Commercial Credit relies upon, and quotes from, the case of Keriotis v. Lombardo Rental Trust, 607 S.W.2d 44 at 45 (Tex.Civ.App.-Beaumont 1980, writ ref'd n.r.e.):
While there is some confusion in the case law on this subject, an analysis reveals that the holdings have for the most part been harmonious. The reasoning of the court in Collins v. McCombs, 511 S.W.2d 745, 747 (Tex.Civ.App.-San Antonio 1974, writ ref'd n.r.e.), is particularly appropriate to the case at bar, and we here adopt its language:
Even if it be conceded that an action in tort for [misrepresentation] is unaffected by the provisions of the statute of frauds, the judicial disregard of the statute should be limited to situations in which the essence of the action truly sounds in tort. . . . Since plaintiff is here seeking to recover what he would have gained had the promise been performed, it is apparent that his action, while cast in language sounding in tort, is an indirect attempt to recover for the breach of the unenforceable promise and is, therefore, barred by the statute of frauds.Keriotis also states, 607 S.W.2d at 46:
In the case at bar . . . no attempt is made to establish any acts other than the promise to convey and the failure to do so.

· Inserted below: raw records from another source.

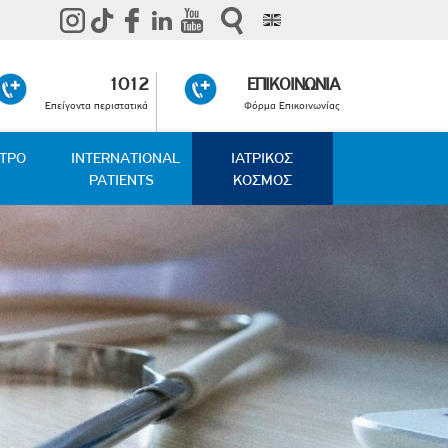
1012
ΕΠΙΚΟΙΝΩΝΙΑ
Επείγοντα περιστατικά
Φόρμα Επικοινωνίας
ΑΤΡΟ
INTERNATIONAL
ΙΑΤΡΙΚΟΣ
PATIENTS
ΚΟΣΜΟΣ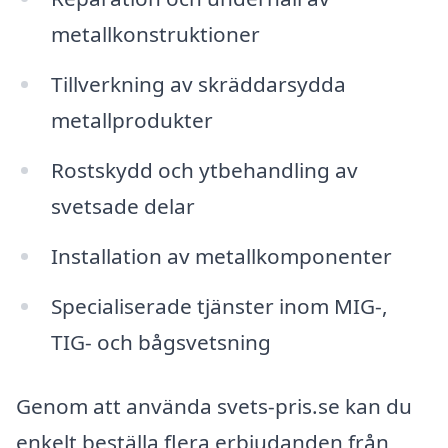
metallkonstruktioner
Tillverkning av skräddarsydda
metallprodukter
Rostskydd och ytbehandling av
svetsade delar
Installation av metallkomponenter
Specialiserade tjänster inom MIG-,
TIG- och bågsvetsning
Genom att använda svets-pris.se kan du
enkelt beställa flera erbjudanden från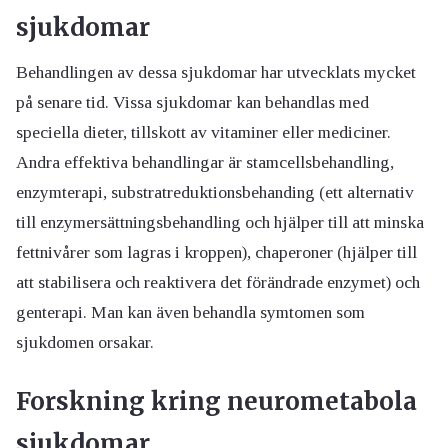
sjukdomar
Behandlingen av dessa sjukdomar har utvecklats mycket
på senare tid. Vissa sjukdomar kan behandlas med
speciella dieter, tillskott av vitaminer eller mediciner.
Andra effektiva behandlingar är stamcellsbehandling,
enzymterapi, substratreduktionsbehanding (ett alternativ
till enzymersättningsbehandling och hjälper till att minska
fettnivårer som lagras i kroppen), chaperoner (hjälper till
att stabilisera och reaktivera det förändrade enzymet) och
genterapi. Man kan även behandla symtomen som
sjukdomen orsakar.
Forskning kring neurometabola
sjukdomar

The summary judgment proof in this case raises the fact issue that Commercial Credit did more than merely fail to perform under an oral agreement. It would appear from Lawson's deposition that while Commercial Credit's employees shook hands with Lawson to signify their agreement, took Lawson's check as a deposit, promised him that he could take possession of the jewelry after five days unless the debtor paid off his note, and assured him that they were not "shopping his bid," Commercial Credit was in fact doing that very thing. Moreover, when Commercial Credit found a bidder who would pay $5,000 more than Lawson, its employee wrote Lawson a letter stating that the debtor had reclaimed the jewelry. This was a misrepresentation, for the summary judgment proof shows that the jewelry was sold to a third party who outbid Lawson after Commercial Credit had accepted Lawson's offer.
This is not a situation where a party made an oral contract which is unenforceable because of the Statute of Frauds and then subsequently refused to perform. The summary judgment proof indicates that there are disputed facts which could establish that misrepresentations were made at the very time the oral agreement was made and that additional misrepresentations were made at the time the agreement was breached.
We need not reach the question of whether the deposit constituted payment "made and accepted" within the statutory exception to the Statute of Frauds. Section 2.201(c)(3), supra note 3.
The fact that Lawson's check was not cashed does not bar his claim under the Deceptive Trade Practices Act. A "consumer" is defined by the Act as one "who seeks or acquires" any goods or services. Section 17.45(4), supra note 2.
Finally, Commercial Credit's defense that Lawson's claim was unconscionable was not conclusively established. At most, there is a fact issue for the jury to resolve.
The summary judgment is reversed, and the cause is remanded.